Well, that wasn’t generally a problem with most of the bad seeds I’ve encountered. More often than not they’re afraid of me, so that makes it easy for me to take them out. Only a few ever figured out my weakness; it was kept pretty quiet, as you can imagine. I had a lot of trouble with them when I was younger. Lex Luthor was a royal pain in the ass, in all honesty. Though he was no match for me eventually. You can only harass someone so long before you either get tired of it, have other things to do or move on with your life. He'd badger me, push me into a locked room, and try to taunt me to death. He even tried recordings of constant belligerence so he could go out and get groceries or run other errands, but I’d just blow his tape decks against a wall, or take out the speakers with well-aimed loogies. In the end, he couldn’t be bothered to keep it up; he figured it was better to go straight than to waste more time trying to off me.

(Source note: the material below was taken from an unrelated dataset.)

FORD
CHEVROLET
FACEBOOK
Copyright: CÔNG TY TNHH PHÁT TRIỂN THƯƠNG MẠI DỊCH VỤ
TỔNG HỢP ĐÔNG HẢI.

That bit about me reversing the spin of the earth in the very first Superman movie? What a joke. Any twelve year-old knows that wouldn’t have reversed time; it would have destroyed the planet, and Lois along with it. Probably most of the solar system eventually, too. Not only that, but I would never have affected a mass so many times larger than me even if I could have flown around it at near-light speeds. Stupid idea, but hey, it’s Hollywood, right? Reality is a lot different. Just imagine the irony: I try to make the earth go the wrong way and while it slows and comes to a stop, everything that’s not firmly anchored - and I mean firmly - keeps going at the same speed it was travelling before. What a bloody mess that would have been. Well, let’s face it; it’s likely the whole place would have been left totally uninhabitable or worse, in pieces.

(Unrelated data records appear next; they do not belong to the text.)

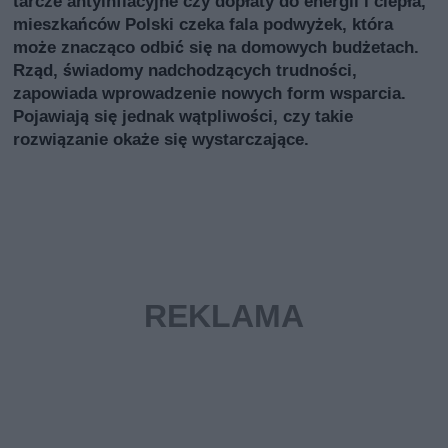
tarcze antyinflacyjne czy dopłaty do energii i ciepła,
mieszkańców Polski czeka fala podwyżek, która
może znacząco odbić się na domowych budżetach.
Rząd, świadomy nadchodzących trudności,
zapowiada wprowadzenie nowych form wsparcia.
Pojawiają się jednak wątpliwości, czy takie
rozwiązanie okaże się wystarczające.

There’s a good reason why Lois and I more or less stayed together. I miss her quite a bit. She was the only woman who could satisfy me sexually, you know? It used to be horribly frustrating for me that way. It’s very difficult even for normal guys to rein in their impulses, but when you’re super strong and get carried away in the moment, people get hurt. I found that out the hard way...um, sorry, no pun intended... one time in University. That episode cost my family their entire life-savings, but I made good on it eventually. Poor girl could never have a family, though.

Lois was different. Like any woman, she couldn’t actually perform most sex acts with me; she’d of taken too many chances. I mean, I might blow a hole in her head if ... well... you get the drift. But Lois was great, because she knew me better than any woman; she had the reflexes of a cat and knew when to jump, so to speak. I really do miss her.

I took a vow of celibacy after she died. That upset a lot of women who thought it would be fun to ‘take a ride’ with Superman. It’s always been that way. They just don’t realize what it might mean for them if I get lost in the moment. Do you know how hard it is to keep control all the time? It’s just not possible, and it impacts my performance because I have to be constantly vigilant that I’m not crossing the line. Well, it’s just easier now, and seriously, I’m over ninety years old, for crying out loud. I have other things to do with my time.

Speaking of time, I hate to cut this short but I’ve got to get to New York for a four o’clock. It’s about a two minute leap from here; that’ll give me a minute to freshen up. Thanks for the microphone, Jack. I’ll be back for more later.